Why physicians are frustrated with Medicare Advantage Prior Authorization

Medicare Advantage (MA) plans are increasingly requiring prior authorizations for medical services and procedures, creating a significant administrative burden for physicians and delaying or denying care for patients. According to a recent survey by the American Medical Association (AMA), 91% of physicians reported that MA plans often or always require prior authorization, and 86% said that the burden of prior authorization has increased in the past five years.

The Impact of Prior Authorization on Physicians and Patients

Prior authorization is a process that requires physicians to obtain approval from MA plans before they can provide certain treatments or prescribe certain medications to their patients. The AMA survey found that prior authorization affects a wide range of clinical services, such as imaging, tests, procedures, medications, and durable medical equipment.

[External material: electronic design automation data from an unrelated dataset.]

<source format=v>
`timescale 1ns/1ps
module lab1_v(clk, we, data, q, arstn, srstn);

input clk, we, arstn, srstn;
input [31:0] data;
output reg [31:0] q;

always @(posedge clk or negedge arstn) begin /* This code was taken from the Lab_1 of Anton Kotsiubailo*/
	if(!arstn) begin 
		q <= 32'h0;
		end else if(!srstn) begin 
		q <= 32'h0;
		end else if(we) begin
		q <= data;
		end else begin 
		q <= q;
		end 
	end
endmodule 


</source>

The AMA survey also revealed that prior authorization has negative consequences for both physicians and patients. For physicians, prior authorization leads to increased workload, reduced efficiency, and lower satisfaction. The survey reported that physicians and their staff spend an average of 16 hours per week on prior authorization activities, which is equivalent to two full business days. Moreover, 79% of physicians said that prior authorization interferes with their continuity of care, and 74% said that it can have a negative impact on their clinical outcomes.

For patients, prior authorization can cause delays in access to care, disruptions in treatment, and adverse health events. The survey found that 92% of physicians said that prior authorization can delay access to necessary care, and 78% said that it can sometimes, often, or always lead to treatment abandonment. Additionally, 75% of physicians said that prior authorization can sometimes, often, or always result in patients experiencing adverse events such as hospitalization, disability, or death.

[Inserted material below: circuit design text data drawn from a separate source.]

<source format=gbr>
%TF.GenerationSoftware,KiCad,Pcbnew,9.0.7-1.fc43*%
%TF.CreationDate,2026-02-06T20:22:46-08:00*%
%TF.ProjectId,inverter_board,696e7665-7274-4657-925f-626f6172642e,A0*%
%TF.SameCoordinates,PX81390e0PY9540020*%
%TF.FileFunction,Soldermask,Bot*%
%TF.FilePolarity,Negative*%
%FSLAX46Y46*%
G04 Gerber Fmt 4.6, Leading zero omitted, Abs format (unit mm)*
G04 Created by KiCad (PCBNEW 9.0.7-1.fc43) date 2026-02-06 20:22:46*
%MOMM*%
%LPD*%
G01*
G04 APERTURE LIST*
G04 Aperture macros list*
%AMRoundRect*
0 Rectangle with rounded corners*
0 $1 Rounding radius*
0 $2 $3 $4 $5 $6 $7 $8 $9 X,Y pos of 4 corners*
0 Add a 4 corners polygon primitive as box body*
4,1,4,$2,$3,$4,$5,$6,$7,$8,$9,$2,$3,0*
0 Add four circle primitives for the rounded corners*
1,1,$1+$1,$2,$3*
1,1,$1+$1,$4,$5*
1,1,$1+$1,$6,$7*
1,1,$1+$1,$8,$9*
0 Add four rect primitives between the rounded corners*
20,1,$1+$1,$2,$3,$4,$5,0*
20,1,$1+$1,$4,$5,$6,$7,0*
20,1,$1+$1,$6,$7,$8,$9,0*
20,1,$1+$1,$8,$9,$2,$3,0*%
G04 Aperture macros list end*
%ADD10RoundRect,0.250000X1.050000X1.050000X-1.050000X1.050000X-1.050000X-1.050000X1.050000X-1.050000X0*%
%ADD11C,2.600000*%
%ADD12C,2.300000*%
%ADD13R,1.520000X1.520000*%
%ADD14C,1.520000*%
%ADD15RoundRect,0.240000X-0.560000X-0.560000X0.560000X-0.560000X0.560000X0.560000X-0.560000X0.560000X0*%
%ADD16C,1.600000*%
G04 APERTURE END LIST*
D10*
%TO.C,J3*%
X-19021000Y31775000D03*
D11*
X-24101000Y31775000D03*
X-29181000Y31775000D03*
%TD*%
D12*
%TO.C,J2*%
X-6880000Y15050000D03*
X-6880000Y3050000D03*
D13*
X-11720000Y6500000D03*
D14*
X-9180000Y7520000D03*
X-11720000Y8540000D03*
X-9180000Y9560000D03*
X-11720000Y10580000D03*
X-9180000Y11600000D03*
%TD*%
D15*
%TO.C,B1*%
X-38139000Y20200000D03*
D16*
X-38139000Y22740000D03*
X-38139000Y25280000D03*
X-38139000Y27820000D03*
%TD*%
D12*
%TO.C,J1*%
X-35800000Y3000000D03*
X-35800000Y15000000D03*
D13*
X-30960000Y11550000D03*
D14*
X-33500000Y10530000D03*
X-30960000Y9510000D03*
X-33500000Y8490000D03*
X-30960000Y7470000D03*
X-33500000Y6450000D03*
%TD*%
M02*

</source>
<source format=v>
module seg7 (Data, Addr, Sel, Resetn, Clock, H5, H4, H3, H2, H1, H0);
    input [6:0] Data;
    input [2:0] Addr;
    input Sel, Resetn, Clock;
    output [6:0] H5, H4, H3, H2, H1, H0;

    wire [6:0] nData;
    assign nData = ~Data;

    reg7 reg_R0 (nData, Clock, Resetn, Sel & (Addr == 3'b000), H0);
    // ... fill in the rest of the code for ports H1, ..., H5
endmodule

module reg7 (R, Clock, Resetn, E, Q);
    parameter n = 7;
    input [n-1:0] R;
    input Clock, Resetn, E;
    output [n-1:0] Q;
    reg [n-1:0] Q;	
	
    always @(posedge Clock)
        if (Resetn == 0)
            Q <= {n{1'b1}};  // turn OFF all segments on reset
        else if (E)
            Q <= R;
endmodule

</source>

The Need for Reforming Prior Authorization Practices

The AMA and other medical organizations have been advocating for reforming prior authorization practices to reduce the burden on physicians and improve patient care. They have proposed several principles and recommendations for improving prior authorization processes, such as:

  • Applying clinical validity and evidence-based criteria to prior authorization requirements
  • Minimizing the number and scope of services and drugs subject to prior authorization
  • Streamlining and standardizing the prior authorization process across MA plans
  • Providing transparency and clarity on prior authorization policies and criteria
  • Ensuring timely review and approval of prior authorization requests
  • Implementing exemptions and exceptions for certain situations and providers
  • Reducing the use of retrospective review and denial of payment

The AMA also supports federal legislation that would address some of the issues related to prior authorization in MA plans. The Improving Seniors’ Timely Access to Care Act (H.R. 3107) would establish electronic prior authorization standards, require real-time decisions for certain services, limit the use of retrospective review, and increase oversight and transparency of MA plans’ prior authorization practices.

Prior authorization is a common and growing practice among MA plans that imposes a significant burden on physicians and affects the quality and timeliness of patient care. Physicians need to be aware of the challenges and risks associated with prior authorization, and advocate for reforms that would reduce unnecessary administrative hurdles and ensure appropriate access to care for their patients.